Steven Weinberg referred to it as one of the *potential* solutions, not a present solution. It does provide more useful results with large coupling than with small coupling but the hope is we can find better mathematical approaches to using it than we currently have.
On arxiv.org... I got lost on the Chiral symmetry breaking. However, they did mention the thing I thought of on my own, which was that putting things on a lattice just means that you are localizing the problem to the smallest lattice step. And as that step goes to zero you have issues computationally, since now any finite volume of analysis will require infinite steps. So I really don't see the hope in this approach either.

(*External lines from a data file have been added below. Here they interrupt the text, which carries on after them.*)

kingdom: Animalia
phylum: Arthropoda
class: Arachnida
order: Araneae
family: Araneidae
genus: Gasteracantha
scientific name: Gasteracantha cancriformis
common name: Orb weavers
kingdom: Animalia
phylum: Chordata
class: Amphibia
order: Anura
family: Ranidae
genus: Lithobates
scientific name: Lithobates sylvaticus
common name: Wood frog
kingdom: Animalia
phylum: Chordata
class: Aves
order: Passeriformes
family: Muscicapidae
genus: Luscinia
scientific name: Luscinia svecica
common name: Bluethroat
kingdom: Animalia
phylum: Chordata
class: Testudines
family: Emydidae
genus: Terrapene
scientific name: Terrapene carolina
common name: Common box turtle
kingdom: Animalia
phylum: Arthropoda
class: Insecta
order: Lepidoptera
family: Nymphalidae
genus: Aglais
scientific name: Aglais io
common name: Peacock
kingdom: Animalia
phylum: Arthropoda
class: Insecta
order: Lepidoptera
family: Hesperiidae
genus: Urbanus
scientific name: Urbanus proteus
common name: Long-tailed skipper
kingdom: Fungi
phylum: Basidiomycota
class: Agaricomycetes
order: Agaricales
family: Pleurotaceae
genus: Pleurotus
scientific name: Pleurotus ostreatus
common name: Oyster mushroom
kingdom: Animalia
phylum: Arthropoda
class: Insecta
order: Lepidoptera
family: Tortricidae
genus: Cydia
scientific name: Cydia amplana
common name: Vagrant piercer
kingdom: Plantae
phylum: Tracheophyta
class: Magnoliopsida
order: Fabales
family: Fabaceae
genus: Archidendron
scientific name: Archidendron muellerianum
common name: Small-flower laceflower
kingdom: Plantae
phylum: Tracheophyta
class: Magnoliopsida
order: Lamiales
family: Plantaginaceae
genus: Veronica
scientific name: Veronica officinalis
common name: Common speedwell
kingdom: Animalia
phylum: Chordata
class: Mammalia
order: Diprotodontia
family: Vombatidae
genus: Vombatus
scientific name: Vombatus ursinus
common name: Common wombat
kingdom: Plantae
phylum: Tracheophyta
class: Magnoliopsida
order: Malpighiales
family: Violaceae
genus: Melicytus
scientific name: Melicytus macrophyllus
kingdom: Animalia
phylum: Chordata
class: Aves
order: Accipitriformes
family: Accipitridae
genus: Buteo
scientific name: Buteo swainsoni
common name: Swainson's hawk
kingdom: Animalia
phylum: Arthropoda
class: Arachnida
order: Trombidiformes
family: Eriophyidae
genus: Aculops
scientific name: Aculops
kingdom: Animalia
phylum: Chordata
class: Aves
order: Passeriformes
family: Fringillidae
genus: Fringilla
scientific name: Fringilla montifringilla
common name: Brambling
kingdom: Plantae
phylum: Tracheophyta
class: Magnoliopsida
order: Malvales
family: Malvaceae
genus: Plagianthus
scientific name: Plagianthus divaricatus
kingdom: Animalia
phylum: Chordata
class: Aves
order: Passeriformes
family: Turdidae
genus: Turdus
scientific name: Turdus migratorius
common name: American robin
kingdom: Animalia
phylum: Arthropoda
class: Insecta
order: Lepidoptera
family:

originally posted by: KrzYma
BTW.. you know nothing about me and the EM theory
originally posted by: delbertlarson
a reply to: joelr
Thanks joelr for joining the discussion. Perhaps you can further enlighten me on some of the thinking behind QED.
If we have a point-like electron with charge e, it will have an infinite, positive, self energy from that charge by the classical arguments. If we now let e run to infinity that would naively appear (at least to me) that we have infinity squared, not a cancellation. How does QED refute that logic?
And further, is QED saying we now have negative infinite energies in order to cancel out the positive ones? For pre-QED physics, total energy is always a positive quantity in any physical system I know of. Of course, in bound states the total energy is less than the total energy of the constituents, but I don't obviously see what is bound here if we are considering a single particle.
I have heard that QED is the most accurate theory ever. My question really is what experiments prove that, and how many free parameters are being determined as a result of those experiments. I believe the claim comes from truly impressive work, both theoretically and experimentally, on g-2 experiments. I understand that such experiments and theory agree to many, many decimal places. But if the bare mass is set via renormalization through these experiments, then these experiments are really just extremely accurate determinations of the physical bare mass constants. That is still excellent and important science, but it doesn't address my question. And charge gets set via renormalization too. So that should allow a perfect match to the Lamb shift through a determination of bare charge, once the bare masses were calculated by g-2. So next we get to high energy scattering and possibly decay processes, and I don't believe we get all that many 9's of accuracy in those measurements. The scattering measurements will require excellent knowledge of energies and momenta both before and after the events, while the decay processes rely on assumptions of internal structure. So that is what I meant by the question.
Also I think that "the most accurate theory ever" claim comes with at least a tinge of hype. F = dp/dt is still considered exact as far as I am aware, so I don't think QED passes F = dp/dt for accuracy. Of course what happens is that F = dp/dt is used to determine what F, p and t are in some situations. And that gets back to my point. It seems to me that some (maybe most?) of the claimed accuracy of QED comes from the fact that it Is used to determine what the bare m's and q's are.